To see what he’s become — a professional athlete who can calmly and thoughtfully answer questions, even on the biggest stages — is the greatest gift a teacher could ask for. Sometimes, Bonshak will watch his postgame interviews, just to see how her former student will respond.

“The way he articulates his thoughts, he really makes sure he’s connecting with whoever is speaking to him,” Bonshak said. “It’s just an impressive quality to have.

“[It makes me feel] oddly special, even though I don’t believe my role was that exceptional. Yet in a small way, I think yes, it was. You know what I mean? You do feel proud about that.”

A lasting impact

Bill Pugh was not available by phone on Wednesday afternoon, but a family member was.

“It’s incredible,” they said. “[Pugh] absolutely loved Saquon. He was always very proud of him, even before he went to Penn State, even before the Giants. He’s always loved and respected him. I’m honored that he would shout him out.”

When Barkley’s teachers hear that he is singing their praises, they are grateful but not surprised. This isn’t because they think they’ve had an outsized impact on his life.

It’s because he has always shown them gratitude, from fifth grade through the NFL.
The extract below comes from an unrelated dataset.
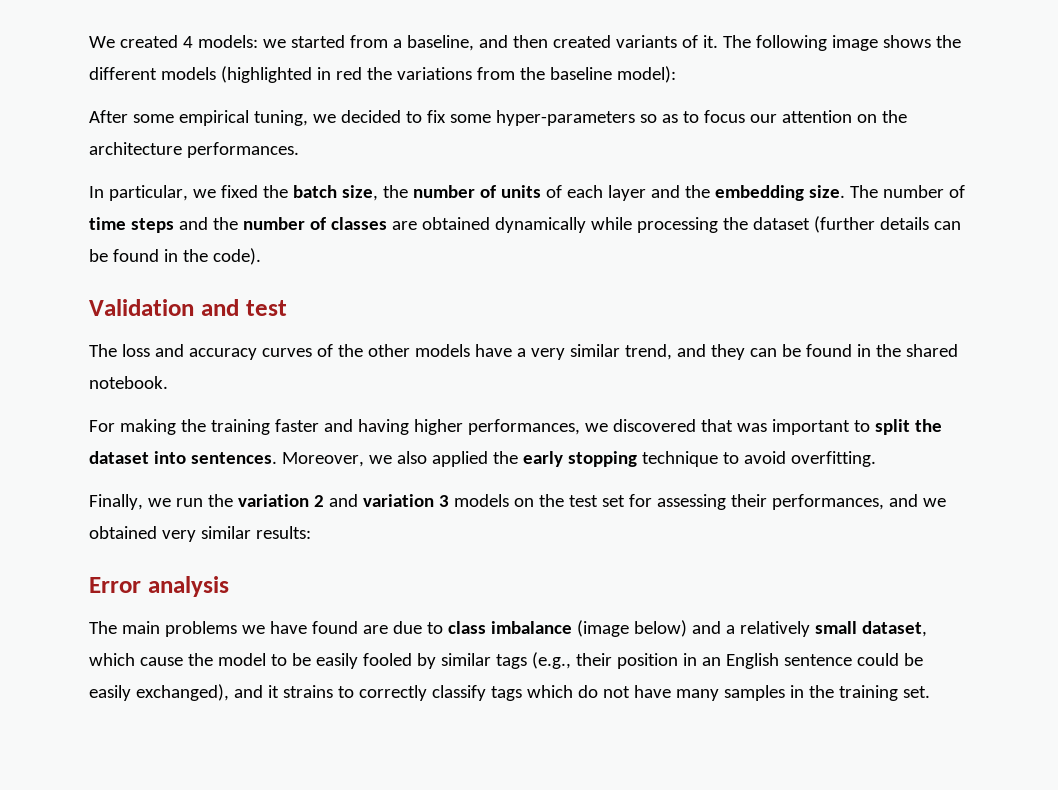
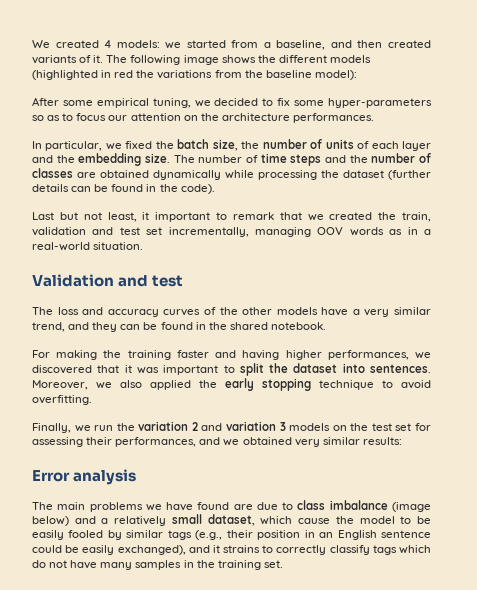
(261, 256) none -> [32,212,431,222] [32,227,431,237] [32,242,144,251] // Last but not least, it important to remark that we created the train, validation and test set incrementally, managing OOV words as in a real-world situation.
(733, 425) none -> [124,365,132,373] it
Le gets emotional when she thinks about that camp at Whitehall High School last summer. Barkley didn’t just mention his teachers by name. He knew exactly how they’d impacted him.

He told her that she’d always had his back, and protected him, and that he appreciated it. It’s a moment she won’t forget.

“Whitehall is his home,” Le said. “And I feel like as you grow and you become this professional, famous athlete, it’s very easy to forget where you came from, because there’s so much else going on. And that just is not the case for him.”